Bid Launched for 2000 Democratic Convention
The last and only time Los Angeles hosted the Democratic National Convention was in 1960, the year John F. Kennedy clinched the nomination.
On Friday a group of local business leaders and elected officials launched a campaign to bring the convention to the city again--and with it a projected $137 million in revenues.
“More important than the revenues, it’s a way to showcase the city and all that’s going on, especially downtown,” said Eli Broad, chairman and chief executive officer of SunAmerica Inc. and co-chairman of L.A. Convention 2000, the newly formed host committee.
The group officially submitted its bid to host the 2000 Democratic National Convention this week. Touted as a bipartisan undertaking, the bid has the support of Republican Mayor Richard Riordan, a friend of Broad.
“I am confident that our expertise, facilities and resources can deliver an unparalleled experience to convention leadership and delegates,” Riordan wrote in a letter of support.
Other cities competing for the quadrennial gathering include Miami, Detroit and Philadelphia.
The convention is expected to cost the host city about $27 million. Los Angeles Councilman John Ferraro, whose resolution supporting the bid was passed this week, said most of the costs would be covered by private funds raised by the host committee. The city’s contribution would be in-kind services, including extra police, he said.
“Needless to say, we’re strapped for money, and we’re not going to be putting money” into the undertaking, he added.
The effort is a public/private venture patterned after the partnership used during the 1984 Olympics, Ferraro said. Other co-chairmen of L.A. Convention 2000 include DreamWorks SKG principal David Geffen and William Wardlaw, partner at the investment firm Freeman Spogli & Co. and a Riordan confidant.

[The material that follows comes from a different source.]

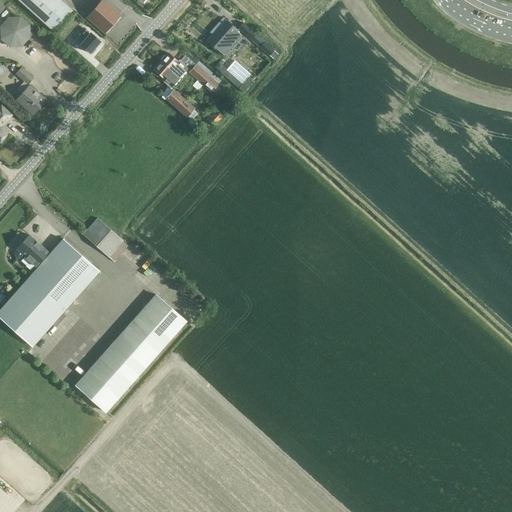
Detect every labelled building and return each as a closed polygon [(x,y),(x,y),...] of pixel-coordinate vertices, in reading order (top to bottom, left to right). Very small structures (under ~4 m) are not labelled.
[(18,0),(53,31),(72,10),(60,0),(18,0)] [(102,0),(101,0),(86,17),(104,33),(120,15),(102,0)] [(2,44),(29,45),(30,17),(3,16),(2,44)] [(219,52),(238,31),(227,21),(214,35),(213,33),(206,41),(219,52)] [(251,39),(255,34),(243,23),(239,27),(251,39)] [(89,54),(100,42),(85,29),(81,34),(86,38),(80,45),(89,54)] [(269,55),(274,50),(264,42),(260,47),(269,55)] [(181,62),(179,63),(168,53),(161,61),(179,78),(188,68),(181,62)] [(179,78),(161,61),(154,69),(164,78),(162,80),(171,88),(179,78)] [(234,61),(227,70),(223,67),(222,69),(222,68),(222,64),(219,62),(215,67),(219,70),(219,71),(223,75),(242,91),(243,92),(252,81),(249,78),(248,76),(250,75),(234,61)] [(196,64),(188,72),(211,93),(219,84),(196,64)] [(28,84),(33,78),(22,68),(16,74),(28,84)] [(33,115),(47,100),(30,85),(17,100),(33,115)] [(187,117),(194,109),(173,91),(167,99),(187,117)] [(1,106),(0,106),(0,141),(1,141),(3,140),(4,139),(5,137),(5,135),(8,132),(1,126),(11,115),(1,106)] [(98,218),(89,227),(83,235),(108,257),(123,241),(98,218)] [(17,249),(14,252),(14,256),(17,259),(21,258),(24,255),(37,267),(49,253),(29,235),(17,249)] [(62,238),(49,253),(37,267),(13,294),(0,308),(0,317),(32,347),(99,271),(62,238)] [(155,294),(75,385),(106,412),(186,321),(155,294)]
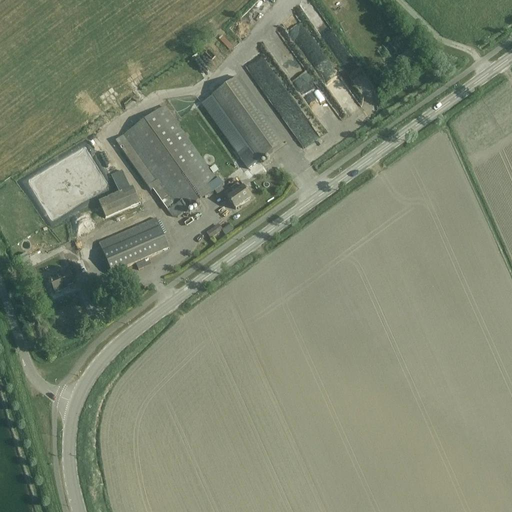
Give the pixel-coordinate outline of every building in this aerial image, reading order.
[(239,77),(212,96),(251,151),(240,158),(248,170),(259,162),(285,143),(239,77)] [(111,176),(119,193),(99,202),(100,207),(71,220),(77,232),(74,233),(77,240),(143,212),(133,187),(130,189),(122,171),(111,176)] [(235,210),(251,199),(239,183),(223,194),(235,210)] [(112,274),(169,249),(156,219),(99,244),(112,274)] [(74,278),(81,275),(75,262),(69,265),(71,270),(49,280),(55,294),(75,285),(72,278),(74,277),(74,278)]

Supporters of the bid point to a long list of attributes that they say make Los Angeles an ideal site for a national political convention.
They cite a revitalized economy and downtown facilities such as the Staples Center, a sports and entertainment complex scheduled to open in 1999, and the Los Angeles Convention Center. New cultural venues such as the Getty Center and the planned Disney Hall and new downtown cathedral also add to the city’s appeal, they say.
“In Washington they know how to count,” Broad said. “We have 54 electoral votes [in the state]. It’s not possible for a Democratic nominee to win the presidential election without carrying California.”
The bid is the latest attempt to lure the convention to Los Angeles.
In 1994, a committee was formed to seek the 1996 Democratic convention. However, committee members and the mayor determined that such an effort--while the city was recovering from the Northridge earthquake--was not practical, said Gailmarie Fort of the Los Angeles Convention and Visitors Bureau, which is managing the current bid.
This year the city is in a much stronger position, organizers said.
For Chicago, the site of the 1996 Democratic Convention, playing host yielded immeasurable benefits, said Don Davis, who served as financial director for Chicago 1996, the committee behind the convention there.
“It put 1968 behind us,” Davis said, referring to violent protests that marred that year’s convention in Chicago. “It showcased the city as one of the most livable cities, if not the most livable city, in the United States.”
He said that in addition to the millions of dollars such an event pours directly into a city’s economy, there is the harder-to-measure value of the national and international media attention.
“It was considered a very positive event,” he said of the ’96 gathering. “The vast majority of people were very happy with it, and in fact the city is pursuing the Republican convention this time.”
In Los Angeles the decision to go after the Democratic rather than the Republican gathering was pragmatic, supporters said, not political. Committee members reasoned that their chances of winning the GOP bid were slim because the 1996 Republican National Convention was held in San Diego.
Next month members of L.A. Convention 2000 will travel to Washington to meet with members of the Democratic National Committee’s site selection panel. In June, 54 members of the selection committee will visit Los Angeles, Fort said, staying at the Regal Biltmore Hotel downtown. They will tour the city via helicopter, visit the Convention Center and other locations and hear a presentation on plans for the Staples Center.
The goal is to convince the selection panel to see Los Angeles as the L.A. Convention 2000 members do.
“We are on an economic rebound,” Fort said. “There’s a lot of excitement. People are believing in the city they call home. They want to share that.”